What you have to do: Below are records to return verbatim; the pictures are to be dropped.

Material to process:
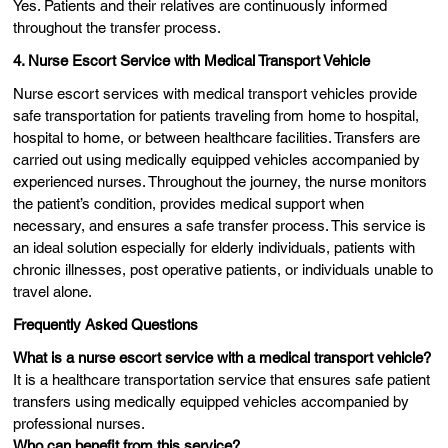
Yes. Patients and their relatives are continuously informed
throughout the transfer process.
4. Nurse Escort Service with Medical Transport Vehicle
Nurse escort services with medical transport vehicles provide
safe transportation for patients traveling from home to hospital,
hospital to home, or between healthcare facilities. Transfers are
carried out using medically equipped vehicles accompanied by
experienced nurses. Throughout the journey, the nurse monitors
the patient’s condition, provides medical support when
necessary, and ensures a safe transfer process. This service is
an ideal solution especially for elderly individuals, patients with
chronic illnesses, post operative patients, or individuals unable to
travel alone.
Frequently Asked Questions
What is a nurse escort service with a medical transport vehicle?
It is a healthcare transportation service that ensures safe patient
transfers using medically equipped vehicles accompanied by
professional nurses.
Who can benefit from this service?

Result of the task:
Yes. Patients and their relatives are continuously informed
throughout the transfer process.
4. Nurse Escort Service with Medical Transport Vehicle
Nurse escort services with medical transport vehicles provide
safe transportation for patients traveling from home to hospital,
hospital to home, or between healthcare facilities. Transfers are
carried out using medically equipped vehicles accompanied by
experienced nurses. Throughout the journey, the nurse monitors
the patient’s condition, provides medical support when
necessary, and ensures a safe transfer process. This service is
an ideal solution especially for elderly individuals, patients with
chronic illnesses, post operative patients, or individuals unable to
travel alone.
Frequently Asked Questions
What is a nurse escort service with a medical transport vehicle?
It is a healthcare transportation service that ensures safe patient
transfers using medically equipped vehicles accompanied by
professional nurses.
Who can benefit from this service?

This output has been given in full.